Ces retombées économiques, le VAN les a évaluées. Avec son parcours artistique estival conjugué à Estuaire, il compte faire progresser de 20% la fréquentation touristique entre2011 et2012, pour la porter de 200.000 à 240.000 touristes. À la clé, le tourisme devrait générer 10millions de recettes supplémentaires par rapport aux 46millions enregistrés à l'été 2011. Des perspectives insuffisantes pour le Club hôtelier de Nantes. «La hausse de fréquentation attendue par le VAN risque de ne pas permettre à nos établissements de conserver leur taux d'occupation car l'offre hôtelière a beaucoup augmenté. Le tourisme culturel, c'est très bien, mais cela ne nous semble trop restrictif et pour l'instant le VAN ne nous entend pas», déplore Gilles Cibert, président du Club hôtelier nantais. Selon le baromètre de cette association, 56% des hôtels nantais ont vu leur chiffre d'affaires baisser depuis le début de l'année, le secteur pesant 2.500 emplois. À la direction du VAN, on comprend cette attente. «C'est faux de dire que l'on concentre nos efforts sur une clientèle de "bobos". La cible, ce sont les urbains français et européens. Maintenant, oui, à Nantes on ne fait pas du parc Astérix.
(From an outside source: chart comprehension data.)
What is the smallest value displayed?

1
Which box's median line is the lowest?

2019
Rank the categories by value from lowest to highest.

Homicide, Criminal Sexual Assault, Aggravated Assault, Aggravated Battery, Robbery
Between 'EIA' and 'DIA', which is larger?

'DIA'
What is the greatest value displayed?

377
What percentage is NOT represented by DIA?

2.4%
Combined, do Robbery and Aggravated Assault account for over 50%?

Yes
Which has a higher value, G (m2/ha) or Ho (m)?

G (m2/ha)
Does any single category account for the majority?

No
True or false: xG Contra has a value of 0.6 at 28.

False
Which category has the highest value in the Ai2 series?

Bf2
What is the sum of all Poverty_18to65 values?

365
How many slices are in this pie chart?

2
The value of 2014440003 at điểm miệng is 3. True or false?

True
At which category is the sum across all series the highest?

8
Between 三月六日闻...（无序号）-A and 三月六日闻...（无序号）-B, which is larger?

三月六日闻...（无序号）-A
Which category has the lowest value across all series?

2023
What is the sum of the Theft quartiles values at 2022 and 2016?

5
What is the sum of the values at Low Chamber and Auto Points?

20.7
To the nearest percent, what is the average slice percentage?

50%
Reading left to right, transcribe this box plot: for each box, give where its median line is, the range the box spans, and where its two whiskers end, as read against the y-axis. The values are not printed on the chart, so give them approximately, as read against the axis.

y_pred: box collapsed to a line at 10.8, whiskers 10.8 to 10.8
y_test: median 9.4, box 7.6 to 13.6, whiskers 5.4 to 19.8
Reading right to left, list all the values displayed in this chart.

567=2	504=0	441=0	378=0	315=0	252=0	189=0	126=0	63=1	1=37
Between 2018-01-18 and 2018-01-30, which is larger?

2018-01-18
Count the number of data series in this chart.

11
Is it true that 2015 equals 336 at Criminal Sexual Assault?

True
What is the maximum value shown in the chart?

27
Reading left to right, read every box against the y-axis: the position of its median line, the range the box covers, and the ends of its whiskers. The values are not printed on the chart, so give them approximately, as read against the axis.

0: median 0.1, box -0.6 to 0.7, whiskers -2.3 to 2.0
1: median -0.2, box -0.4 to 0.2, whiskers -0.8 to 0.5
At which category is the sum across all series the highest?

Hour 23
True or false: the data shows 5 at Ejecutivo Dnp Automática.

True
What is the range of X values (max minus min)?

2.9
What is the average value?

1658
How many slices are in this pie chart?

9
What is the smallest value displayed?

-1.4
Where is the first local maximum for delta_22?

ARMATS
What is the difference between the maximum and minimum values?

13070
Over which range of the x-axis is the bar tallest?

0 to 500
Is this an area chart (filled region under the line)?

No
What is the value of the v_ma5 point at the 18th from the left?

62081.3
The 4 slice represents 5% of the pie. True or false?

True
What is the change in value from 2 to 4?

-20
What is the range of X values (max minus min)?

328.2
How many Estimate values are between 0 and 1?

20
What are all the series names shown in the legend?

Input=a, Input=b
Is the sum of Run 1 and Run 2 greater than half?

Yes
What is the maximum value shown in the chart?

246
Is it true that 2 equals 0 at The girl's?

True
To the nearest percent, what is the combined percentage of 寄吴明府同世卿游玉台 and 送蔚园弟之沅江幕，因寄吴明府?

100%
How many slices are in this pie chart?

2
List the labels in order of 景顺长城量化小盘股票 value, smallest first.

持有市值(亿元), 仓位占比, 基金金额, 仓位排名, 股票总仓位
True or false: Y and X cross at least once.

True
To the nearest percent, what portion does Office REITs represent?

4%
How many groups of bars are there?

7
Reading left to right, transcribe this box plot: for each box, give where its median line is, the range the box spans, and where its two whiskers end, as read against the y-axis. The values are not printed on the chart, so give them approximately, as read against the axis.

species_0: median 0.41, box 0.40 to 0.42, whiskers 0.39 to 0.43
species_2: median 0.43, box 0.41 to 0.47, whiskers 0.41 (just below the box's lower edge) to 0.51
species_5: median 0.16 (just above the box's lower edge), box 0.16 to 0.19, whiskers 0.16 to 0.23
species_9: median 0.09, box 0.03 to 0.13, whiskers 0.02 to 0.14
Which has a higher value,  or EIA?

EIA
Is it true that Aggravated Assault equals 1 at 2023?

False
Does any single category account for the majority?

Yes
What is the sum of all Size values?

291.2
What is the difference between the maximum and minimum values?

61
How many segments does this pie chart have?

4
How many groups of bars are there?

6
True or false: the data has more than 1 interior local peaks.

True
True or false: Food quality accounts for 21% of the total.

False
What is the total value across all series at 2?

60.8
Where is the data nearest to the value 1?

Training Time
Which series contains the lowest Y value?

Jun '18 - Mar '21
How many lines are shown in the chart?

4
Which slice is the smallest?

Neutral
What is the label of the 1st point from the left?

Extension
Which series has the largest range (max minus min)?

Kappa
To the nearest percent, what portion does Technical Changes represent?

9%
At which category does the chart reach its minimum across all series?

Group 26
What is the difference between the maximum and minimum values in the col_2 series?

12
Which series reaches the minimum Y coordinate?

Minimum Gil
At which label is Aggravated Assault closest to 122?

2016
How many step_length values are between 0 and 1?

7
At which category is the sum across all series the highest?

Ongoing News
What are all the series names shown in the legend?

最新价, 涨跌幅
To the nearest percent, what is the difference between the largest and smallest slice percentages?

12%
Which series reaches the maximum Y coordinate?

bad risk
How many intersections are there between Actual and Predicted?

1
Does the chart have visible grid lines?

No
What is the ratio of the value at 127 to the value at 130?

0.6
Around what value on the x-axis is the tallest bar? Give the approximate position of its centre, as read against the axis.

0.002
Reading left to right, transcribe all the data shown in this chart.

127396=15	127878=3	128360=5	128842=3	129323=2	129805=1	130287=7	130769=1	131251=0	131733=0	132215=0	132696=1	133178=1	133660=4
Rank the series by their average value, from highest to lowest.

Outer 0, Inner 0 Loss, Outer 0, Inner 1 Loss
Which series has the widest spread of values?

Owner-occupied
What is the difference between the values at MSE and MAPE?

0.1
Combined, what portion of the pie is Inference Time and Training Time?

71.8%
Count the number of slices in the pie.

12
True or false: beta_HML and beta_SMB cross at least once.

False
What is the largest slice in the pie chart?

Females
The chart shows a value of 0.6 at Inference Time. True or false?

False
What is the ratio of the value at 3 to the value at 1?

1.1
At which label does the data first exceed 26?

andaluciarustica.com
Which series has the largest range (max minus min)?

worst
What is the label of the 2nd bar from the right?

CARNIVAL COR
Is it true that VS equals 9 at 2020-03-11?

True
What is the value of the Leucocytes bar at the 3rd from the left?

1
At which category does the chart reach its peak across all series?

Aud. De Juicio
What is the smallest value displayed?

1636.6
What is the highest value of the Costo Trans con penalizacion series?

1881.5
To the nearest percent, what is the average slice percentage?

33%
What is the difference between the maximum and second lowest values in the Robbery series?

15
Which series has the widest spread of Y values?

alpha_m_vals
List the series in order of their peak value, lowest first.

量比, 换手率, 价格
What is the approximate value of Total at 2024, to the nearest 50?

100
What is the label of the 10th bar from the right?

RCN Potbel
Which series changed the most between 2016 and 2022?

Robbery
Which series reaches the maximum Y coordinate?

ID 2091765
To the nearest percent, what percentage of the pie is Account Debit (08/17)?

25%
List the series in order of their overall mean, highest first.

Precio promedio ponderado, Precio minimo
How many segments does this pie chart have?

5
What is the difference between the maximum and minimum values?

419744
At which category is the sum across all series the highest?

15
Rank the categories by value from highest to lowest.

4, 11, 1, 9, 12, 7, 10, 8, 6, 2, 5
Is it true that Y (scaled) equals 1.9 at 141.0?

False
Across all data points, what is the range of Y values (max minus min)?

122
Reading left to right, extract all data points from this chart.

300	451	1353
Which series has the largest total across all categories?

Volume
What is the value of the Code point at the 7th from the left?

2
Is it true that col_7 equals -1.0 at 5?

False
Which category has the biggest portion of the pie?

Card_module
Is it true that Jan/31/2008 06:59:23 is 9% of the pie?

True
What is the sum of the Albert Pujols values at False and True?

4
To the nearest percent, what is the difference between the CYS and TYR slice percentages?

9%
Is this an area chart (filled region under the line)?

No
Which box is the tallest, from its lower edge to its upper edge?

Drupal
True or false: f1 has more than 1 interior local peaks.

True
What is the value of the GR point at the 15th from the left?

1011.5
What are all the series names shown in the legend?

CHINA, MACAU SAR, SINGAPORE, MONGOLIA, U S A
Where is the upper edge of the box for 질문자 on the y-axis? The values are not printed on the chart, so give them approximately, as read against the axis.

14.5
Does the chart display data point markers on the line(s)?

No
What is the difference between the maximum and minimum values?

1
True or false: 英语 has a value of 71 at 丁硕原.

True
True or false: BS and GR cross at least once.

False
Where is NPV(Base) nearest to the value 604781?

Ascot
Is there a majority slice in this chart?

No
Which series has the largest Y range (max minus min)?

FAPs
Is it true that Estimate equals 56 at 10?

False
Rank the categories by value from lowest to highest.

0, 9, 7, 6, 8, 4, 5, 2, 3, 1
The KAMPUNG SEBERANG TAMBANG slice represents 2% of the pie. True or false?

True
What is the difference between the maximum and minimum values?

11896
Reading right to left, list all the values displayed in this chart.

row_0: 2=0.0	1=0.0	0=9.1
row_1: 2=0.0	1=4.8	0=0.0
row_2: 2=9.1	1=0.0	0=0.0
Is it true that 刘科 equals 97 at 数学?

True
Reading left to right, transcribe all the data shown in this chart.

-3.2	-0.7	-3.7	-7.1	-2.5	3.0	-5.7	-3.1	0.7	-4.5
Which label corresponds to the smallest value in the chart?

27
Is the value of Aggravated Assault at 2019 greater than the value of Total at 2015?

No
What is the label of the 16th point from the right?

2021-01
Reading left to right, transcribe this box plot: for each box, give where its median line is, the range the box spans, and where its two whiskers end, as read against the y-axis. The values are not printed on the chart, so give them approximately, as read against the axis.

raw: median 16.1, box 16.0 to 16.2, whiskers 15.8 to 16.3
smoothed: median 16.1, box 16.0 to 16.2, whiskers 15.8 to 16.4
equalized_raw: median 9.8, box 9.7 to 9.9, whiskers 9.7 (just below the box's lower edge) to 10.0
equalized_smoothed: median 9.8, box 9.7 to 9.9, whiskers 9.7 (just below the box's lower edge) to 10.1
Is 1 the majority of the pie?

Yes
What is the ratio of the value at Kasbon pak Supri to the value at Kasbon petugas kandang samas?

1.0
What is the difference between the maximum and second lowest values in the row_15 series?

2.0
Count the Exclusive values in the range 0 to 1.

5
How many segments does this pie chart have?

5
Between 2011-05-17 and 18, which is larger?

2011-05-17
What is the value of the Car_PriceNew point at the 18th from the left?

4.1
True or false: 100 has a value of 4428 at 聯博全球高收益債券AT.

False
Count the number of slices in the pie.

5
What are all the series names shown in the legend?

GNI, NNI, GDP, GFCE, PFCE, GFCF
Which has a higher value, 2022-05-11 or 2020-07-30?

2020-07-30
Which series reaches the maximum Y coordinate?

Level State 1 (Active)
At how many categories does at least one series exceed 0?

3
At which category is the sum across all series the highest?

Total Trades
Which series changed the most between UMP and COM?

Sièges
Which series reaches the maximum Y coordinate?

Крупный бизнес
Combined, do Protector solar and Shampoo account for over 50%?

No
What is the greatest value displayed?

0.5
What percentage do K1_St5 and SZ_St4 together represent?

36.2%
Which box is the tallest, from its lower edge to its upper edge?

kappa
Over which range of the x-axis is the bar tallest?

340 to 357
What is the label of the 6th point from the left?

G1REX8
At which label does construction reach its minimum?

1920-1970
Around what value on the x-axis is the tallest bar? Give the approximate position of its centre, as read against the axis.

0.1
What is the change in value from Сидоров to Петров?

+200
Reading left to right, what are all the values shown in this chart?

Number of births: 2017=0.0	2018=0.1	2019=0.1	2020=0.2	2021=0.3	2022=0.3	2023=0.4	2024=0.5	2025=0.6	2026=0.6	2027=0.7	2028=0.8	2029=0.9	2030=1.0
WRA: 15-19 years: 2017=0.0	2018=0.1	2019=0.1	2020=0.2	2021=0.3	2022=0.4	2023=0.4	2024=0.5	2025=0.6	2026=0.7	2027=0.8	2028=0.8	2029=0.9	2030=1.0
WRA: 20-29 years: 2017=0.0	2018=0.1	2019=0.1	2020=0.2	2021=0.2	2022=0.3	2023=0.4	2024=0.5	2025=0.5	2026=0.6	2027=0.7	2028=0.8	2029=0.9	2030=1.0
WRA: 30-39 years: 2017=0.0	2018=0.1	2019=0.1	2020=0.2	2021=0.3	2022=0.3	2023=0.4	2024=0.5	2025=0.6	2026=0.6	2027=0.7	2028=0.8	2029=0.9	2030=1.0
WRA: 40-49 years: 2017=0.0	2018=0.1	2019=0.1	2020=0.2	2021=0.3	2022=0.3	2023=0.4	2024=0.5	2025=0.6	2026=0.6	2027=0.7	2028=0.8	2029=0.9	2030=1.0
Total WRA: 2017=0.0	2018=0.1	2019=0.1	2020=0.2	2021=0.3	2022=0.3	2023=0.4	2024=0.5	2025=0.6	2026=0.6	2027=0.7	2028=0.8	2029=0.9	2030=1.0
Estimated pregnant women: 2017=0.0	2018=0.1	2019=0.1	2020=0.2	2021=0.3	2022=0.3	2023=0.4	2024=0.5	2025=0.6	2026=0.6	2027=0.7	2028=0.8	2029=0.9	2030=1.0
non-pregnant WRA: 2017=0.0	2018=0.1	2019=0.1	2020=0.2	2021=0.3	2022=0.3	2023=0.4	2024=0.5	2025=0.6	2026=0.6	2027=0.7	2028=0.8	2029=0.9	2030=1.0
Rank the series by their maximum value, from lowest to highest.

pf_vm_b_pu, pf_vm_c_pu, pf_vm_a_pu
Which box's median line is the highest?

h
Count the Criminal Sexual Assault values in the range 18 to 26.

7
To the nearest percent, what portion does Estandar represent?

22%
Notre offre est exigeante, mais accessible. Il faut bien comprendre que l'on ne fait pas un coup mais que notre stratégie s'inscrit sur le long terme», explique Maud Raffray, secrétaire générale du VAN. Autre point de désaccord entre les deux parties, la centrale de réservation, resanantes.com, du Voyage à Nantes. «C'est une centrale de réservation qui nous prend une commission de 8 à 10% et qui tend de plus en plus à s'imposer comme un portail unique lors des manifestations. Cela devrait être un service public auquel nous devrions être associés. Or cette centrale est de plus en plus mercantile, avec une rubrique phare intitulée "Mon panier"», juge Gilles Cibert. Retour à l'envoyeur du côté du VAN. «Pour les centrales de réservation privées, les commissions des hôteliers vont jusqu'à 30% du prix d'une chambre. Avec 8%, nous ne rentrons pas dans nos frais. On ne peut pas proposer un site vitrine de la destination sans un service de réservation», souligne Maud Raffray. Les professionnels préviennent. «Nous ferons les comptes à la fin de l'été. Ce que l'on souhaite, c'est être écoutés», note Gilles Cibert. «Nous étions auparavant bien représentés au sein de l'Office de tourisme. Le VAN, lui, nous a accordé deux strapontins». L'été s'annonce chaud en matière de tourisme à Nantes.